Update: The BBC has another theory:

But once trading began, the FTSE 100 index of London’s leading shares leapt more than 4% – suggesting traders saw the EU deal over a fund to stop the Greek debt crisis spreading as much more significant.

David Cameron as “Harold Rabbit”

May 10th, 2010 at 12:04 am

The school could have done with that review at the time, I think.

You know, we’ve all got cringeworthy photographs from our past. It seems David Cameron is no exception. The Daily Mail have the scoop: David Cameron once met the Queen looking extremely cute in a rabbit costume. Oh yes. Normally it’d be worth little more than a quick giggle, but my brain practically exploded when I read the text that went with it.

“… already looking statesman-like at ten years old”

Judge for yourself, but I’m suspecting something of a motherly bias in the mind of the Mail today. Adorable? Yes. Statesman-like? Really?

No news is probably good news…

May 9th, 2010 at 7:41 pm

Sometimes you don't listen to what they're saying. You consider who they're trying to impress...

Two almost identical announcements today from the Conservatives and Liberals suggesting that they’ve had good talks, stressing that their highest priority is ‘economic stability’ and, presumably the deficit.

They didn’t say anything else, but you’d be wrong to think there’s nothing to glean from the tantalising clues we’ve already had.

First, and really really importantly, they’ve already both started spinning positively about what this future coalition might be like – one that puts the national interest and the economic situation first. We’re being buttered up, and the ‘line’ is being taken well in advance of the official announcement of the deal. It’s not just the public, either: It’s the members of the two parties who must, it has to be said, be fretting and worrying about those devious new in-laws.

The other message to take from that is that both sides are clearly determined to do the deal. Everything that needs to be done to keep this deal viable – secrecy and positivity – is being done. There are NO leaks coming from either side, at all: One can assume that there’s a strict ‘no leaks’ clause on continued negotiations to prevent either side being put in an impossible position through a well placed leak or announcement forcing hands.

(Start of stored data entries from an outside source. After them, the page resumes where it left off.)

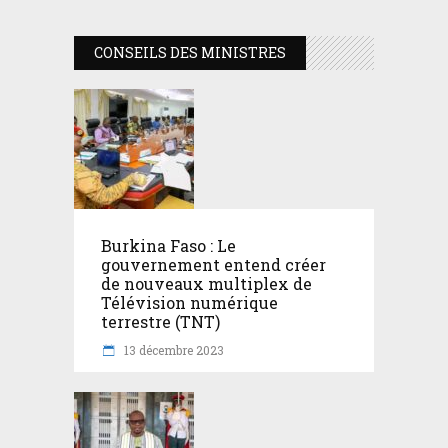
CONSEILS DES MINISTRES
Burkina Faso : Le
gouvernement entend créer
de nouveaux multiplex de
Télévision numérique
terrestre (TNT)
13 décembre 2023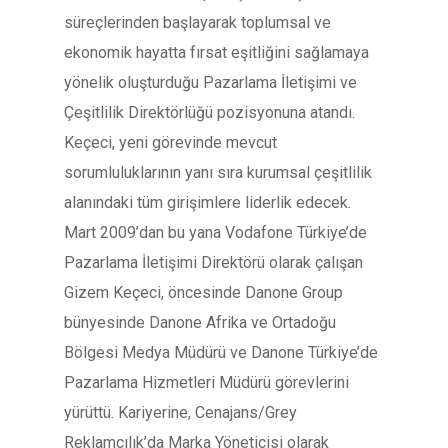
süreçlerinden başlayarak toplumsal ve
ekonomik hayatta fırsat eşitliğini sağlamaya
yönelik oluşturduğu Pazarlama İletişimi ve
Çeşitlilik Direktörlüğü pozisyonuna atandı.
Keçeci, yeni görevinde mevcut
sorumluluklarının yanı sıra kurumsal çeşitlilik
alanındaki tüm girişimlere liderlik edecek.
Mart 2009’dan bu yana Vodafone Türkiye’de
Pazarlama İletişimi Direktörü olarak çalışan
Gizem Keçeci, öncesinde Danone Group
bünyesinde Danone Afrika ve Ortadoğu
Bölgesi Medya Müdürü ve Danone Türkiye’de
Pazarlama Hizmetleri Müdürü görevlerini
yürüttü. Kariyerine, Cenajans/Grey
Reklamcılık’da Marka Yöneticisi olarak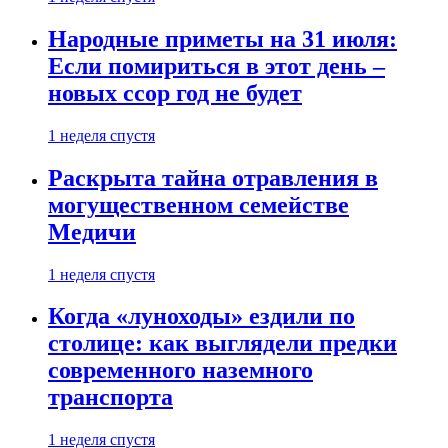
Народные приметы на 31 июля:
Если помириться в этот день –
новых ссор год не будет
1 неделя спустя
Раскрыта тайна отравления в
могущественном семействе
Медичи
1 неделя спустя
Когда «луноходы» ездили по
столице: как выглядели предки
современного наземного
транспорта
1 неделя спустя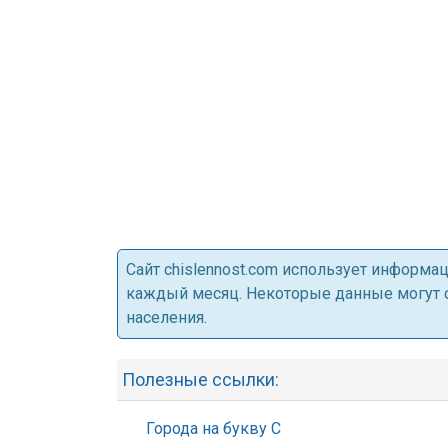
Cайт chislennost.com использует информ
каждый месяц. Некоторые данные могут от
населения.
Полезные ссылки:
Города на букву С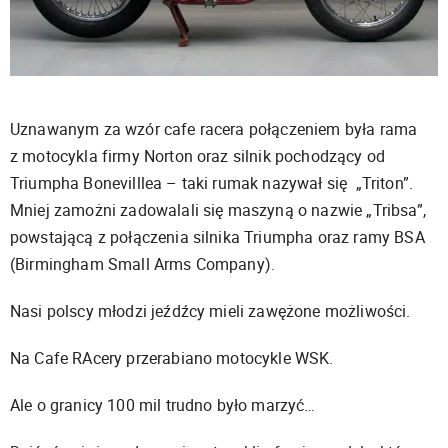
Uznawanym za wzór cafe racera połączeniem była rama
z motocykla firmy Norton oraz silnik pochodzący od
Triumpha Bonevilllea – taki rumak nazywał się „Triton”.
Mniej zamożni zadowalali się maszyną o nazwie „Tribsa”,
powstającą z połączenia silnika Triumpha oraz ramy BSA
(Birmingham Small Arms Company).
Nasi polscy młodzi jeźdźcy mieli zawężone możliwości.
Na Cafe RAcery przerabiano motocykle WSK.
Ale o granicy 100 mil trudno było marzyć…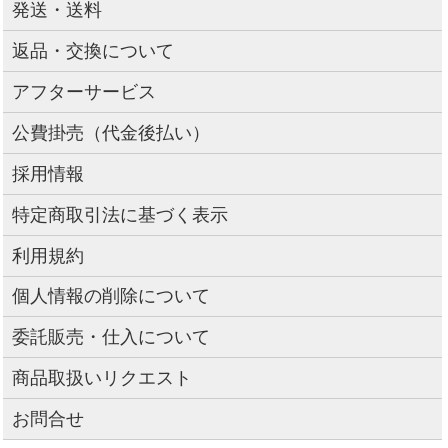
発送・送料
返品・交換について
アフターサービス
公費掛売（代金後払い）
採用情報
特定商取引法に基づく表示
利用規約
個人情報の削除について
委託販売・仕入について
商品取扱いリクエスト
お問合せ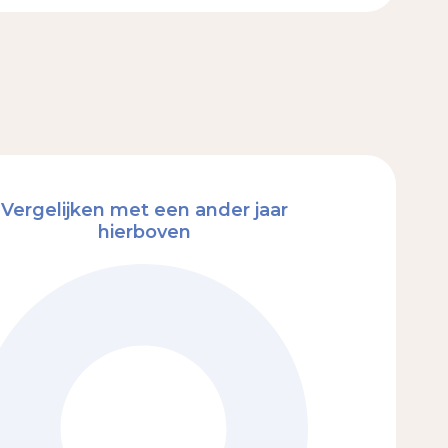
Vergelijken met een ander jaar
hierboven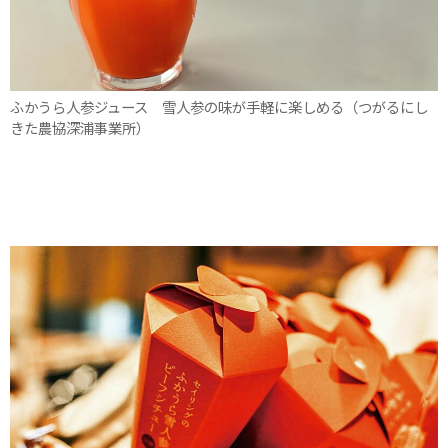
ふかうら人参ジュース 雪人参の味が手軽に楽しめる（つがるにし
きた農協深浦事業所）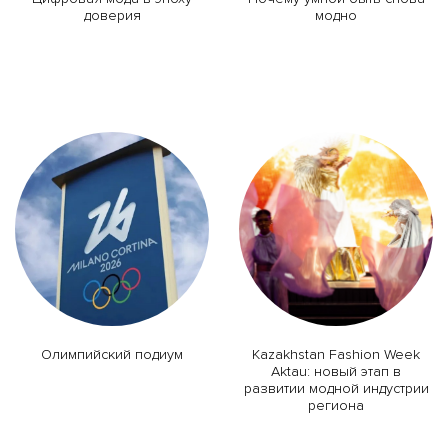
доверия
модно
Олимпийский подиум
Kazakhstan Fashion Week
Aktau: новый этап в
развитии модной индустрии
региона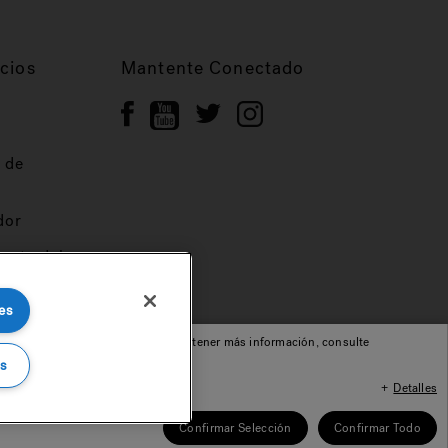
cios
Mantente Conectado
 de
dor
ucta del
es
cepta nuestro uso de cookies. Para obtener más información, consulte
s
Detalles
© 2022 Jacuzzi Inc. Todos los derechos reservados.
Confirmar Selección
Confirmar Todo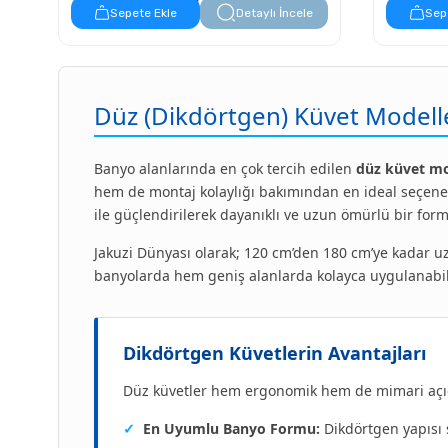
19.892,40 TL
Sepete Ekle
Detaylı İncele
Sep
Düz (Dikdörtgen) Küvet Modell
Banyo alanlarında en çok tercih edilen
düz küvet mo
hem de montaj kolaylığı bakımından en ideal seçenekle
ile güçlendirilerek dayanıklı ve uzun ömürlü bir form
Jakuzi Dünyası olarak; 120 cm’den 180 cm’ye kadar u
banyolarda hem geniş alanlarda kolayca uygulanabil
Dikdörtgen Küvetlerin Avantajları
Düz küvetler hem ergonomik hem de mimari açıdan
✓
En Uyumlu Banyo Formu:
Dikdörtgen yapısı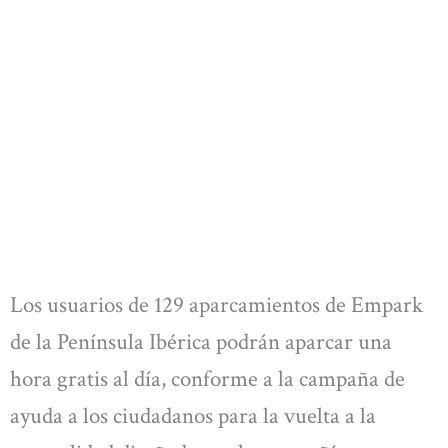
Los usuarios de 129 aparcamientos de Empark
de la Península Ibérica podrán aparcar una
hora gratis al día, conforme a la campaña de
ayuda a los ciudadanos para la vuelta a la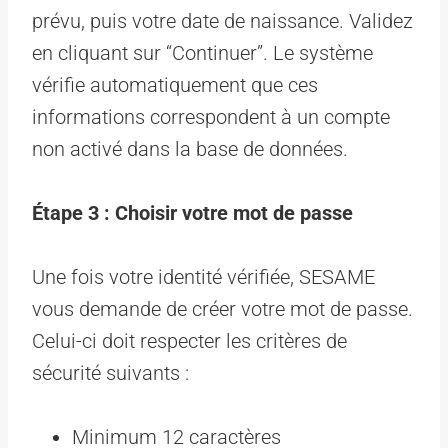
prévu, puis votre date de naissance. Validez
en cliquant sur “Continuer”. Le système
vérifie automatiquement que ces
informations correspondent à un compte
non activé dans la base de données.
Étape 3 : Choisir votre mot de passe
Une fois votre identité vérifiée, SESAME
vous demande de créer votre mot de passe.
Celui-ci doit respecter les critères de
sécurité suivants :
Minimum 12 caractères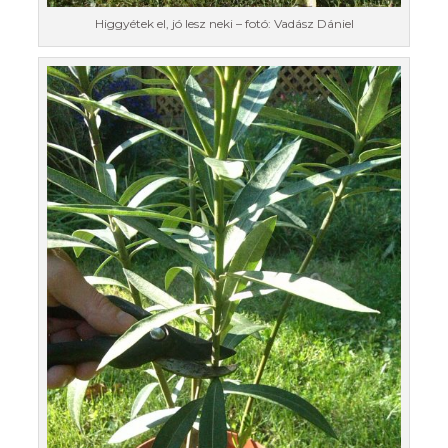
Higgyétek el, jó lesz neki – fotó: Vadász Dániel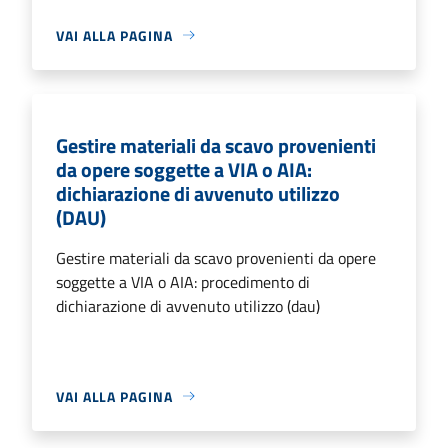
VAI ALLA PAGINA
Gestire materiali da scavo provenienti
da opere soggette a VIA o AIA:
dichiarazione di avvenuto utilizzo
(DAU)
Gestire materiali da scavo provenienti da opere
soggette a VIA o AIA: procedimento di
dichiarazione di avvenuto utilizzo (dau)
VAI ALLA PAGINA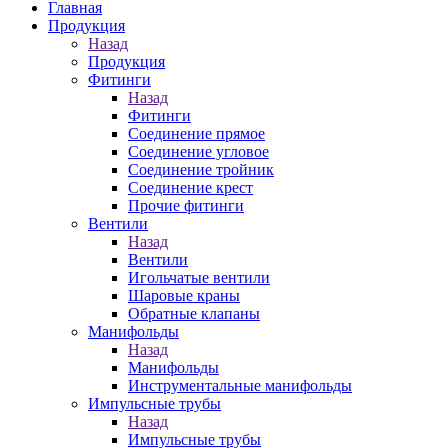
Главная
Продукция
Назад
Продукция
Фитинги
Назад
Фитинги
Соединение прямое
Соединение угловое
Соединение тройник
Соединение крест
Прочие фитинги
Вентили
Назад
Вентили
Игольчатые вентили
Шаровые краны
Обратные клапаны
Манифольды
Назад
Манифольды
Инструментальные манифольды
Импульсные трубы
Назад
Импульсные трубы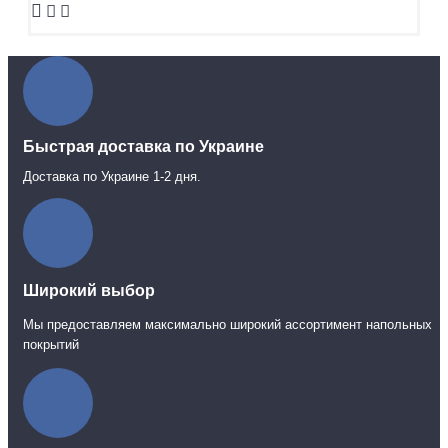
Быстрая доставка по Украине
Доставка по Украине 1-2 дня.
Широкий выбор
Мы предоставляем максимально широкий ассортимент напольных
покрытий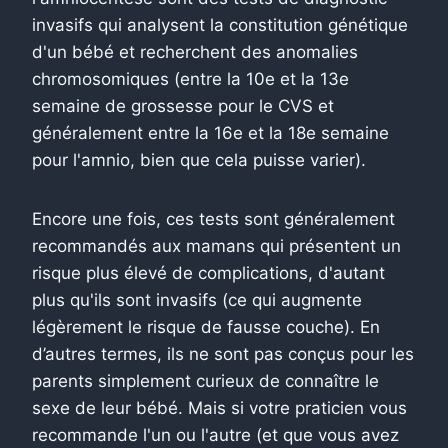
invasifs qui analysent la constitution génétique
d'un bébé et recherchent des anomalies
chromosomiques (entre la 10e et la 13e
semaine de grossesse pour le CVS et
généralement entre la 16e et la 18e semaine
pour l'amnio, bien que cela puisse varier).
Encore une fois, ces tests sont généralement
recommandés aux mamans qui présentent un
risque plus élevé de complications, d'autant
plus qu'ils sont invasifs (ce qui augmente
légèrement le risque de fausse couche). En
d’autres termes, ils ne sont pas conçus pour les
parents simplement curieux de connaître le
sexe de leur bébé. Mais si votre praticien vous
recommande l'un ou l'autre (et que vous avez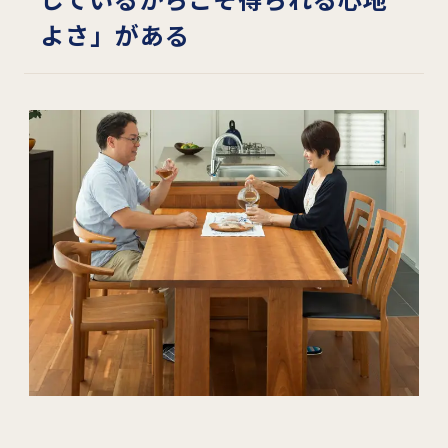
よさ」がある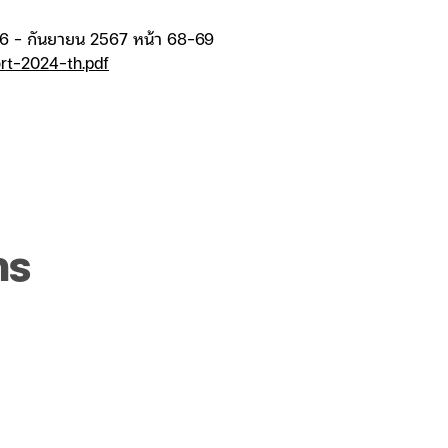
566 - กันยายน 2567 หน้า 68-69
rt-2024-th.pdf
าร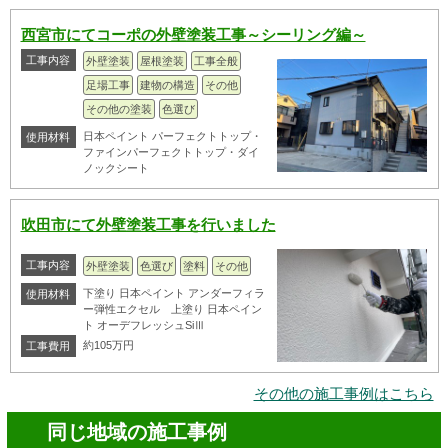
西宮市にてコーポの外壁塗装工事～シーリング編～
工事内容
外壁塗装
屋根塗装
工事全般
足場工事
建物の構造
その他
その他の塗装
色選び
日本ペイント パーフェクトトップ・
使用材料
ファインパーフェクトトップ・ダイ
ノックシート
吹田市にて外壁塗装工事を行いました
工事内容
外壁塗装
色選び
塗料
その他
下塗り 日本ペイント アンダーフィラ
使用材料
ー弾性エクセル 上塗り 日本ペイン
ト オーデフレッシュSiⅢ
約105万円
工事費用
その他の施工事例はこちら
同じ地域の施工事例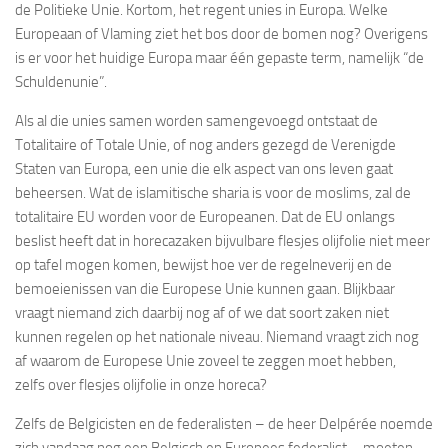
de Politieke Unie. Kortom, het regent unies in Europa. Welke
Europeaan of Vlaming ziet het bos door de bomen nog? Overigens
is er voor het huidige Europa maar één gepaste term, namelijk “de
Schuldenunie”.
Als al die unies samen worden samengevoegd ontstaat de
Totalitaire of Totale Unie, of nog anders gezegd de Verenigde
Staten van Europa, een unie die elk aspect van ons leven gaat
beheersen. Wat de islamitische sharia is voor de moslims, zal de
totalitaire EU worden voor de Europeanen. Dat de EU onlangs
beslist heeft dat in horecazaken bijvulbare flesjes olijfolie niet meer
op tafel mogen komen, bewijst hoe ver de regelneverij en de
bemoeienissen van die Europese Unie kunnen gaan. Blijkbaar
vraagt niemand zich daarbij nog af of we dat soort zaken niet
kunnen regelen op het nationale niveau. Niemand vraagt zich nog
af waarom de Europese Unie zoveel te zeggen moet hebben,
zelfs over flesjes olijfolie in onze horeca?
Zelfs de Belgicisten en de federalisten – de heer Delpérée noemde
zich vandaag nog een Belgisch en Europees federalist – moeten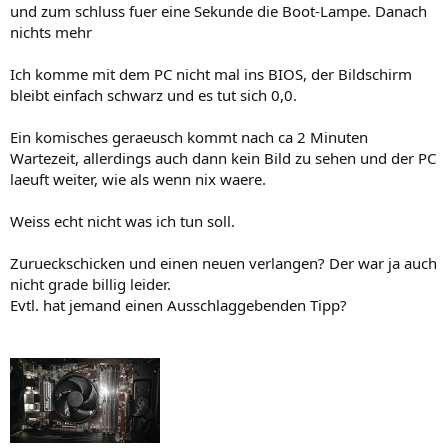
und zum schluss fuer eine Sekunde die Boot-Lampe. Danach
nichts mehr
Ich komme mit dem PC nicht mal ins BIOS, der Bildschirm
bleibt einfach schwarz und es tut sich 0,0.
Ein komisches geraeusch kommt nach ca 2 Minuten
Wartezeit, allerdings auch dann kein Bild zu sehen und der PC
laeuft weiter, wie als wenn nix waere.
Weiss echt nicht was ich tun soll.
Zurueckschicken und einen neuen verlangen? Der war ja auch
nicht grade billig leider.
Evtl. hat jemand einen Ausschlaggebenden Tipp?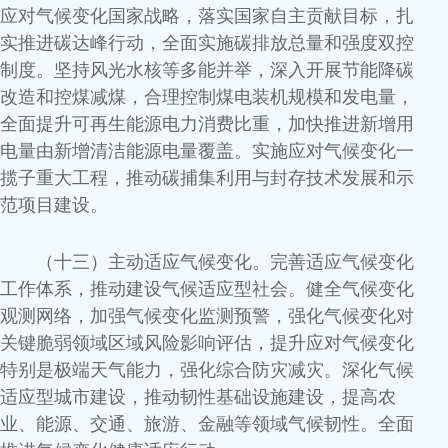
应对气候变化国家战略，落实国家自主贡献目标，扎
实推进碳达峰行动，全面实施碳排放总量和强度双控
制度。坚持风光水核等多能并举，深入开展节能降碳
改造和控煤减煤，合理控制煤电装机规模和发电量，
全面提升可再生能源电力消费比重，加快推进新增用
电量由新增清洁能源电量覆盖。实施应对气候变化一
揽子重大工程，推动碳捕集利用与封存技术发展和示
范项目建设。
（十三）主动适应气候变化。完善适应气候变化
工作体系，推动建设气候适应型社会。健全气候变化
观测网络，加强气候变化监测预警，强化气候变化对
关键脆弱领域区域风险影响评估，提升应对气候变化
特别是极端天气能力，强化综合防灾减灾。深化气候
适应型城市建设，推动韧性基础设施建设，提高农
业、能源、交通、旅游、金融等领域气候韧性。全面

That’s politics for you – machinations, leaks, intrigue and deceit. Yet these negotiations are surprisingly clean. They’re all being… nice… to each other. Are you unsettled? Are you unnerved? This is, it must be said, weirder than Nick Clegg being compared with Churchill, isn’t it?

If I’d known coalitions were going to be this calming and civilising, I’d have been in favour a lot sooner.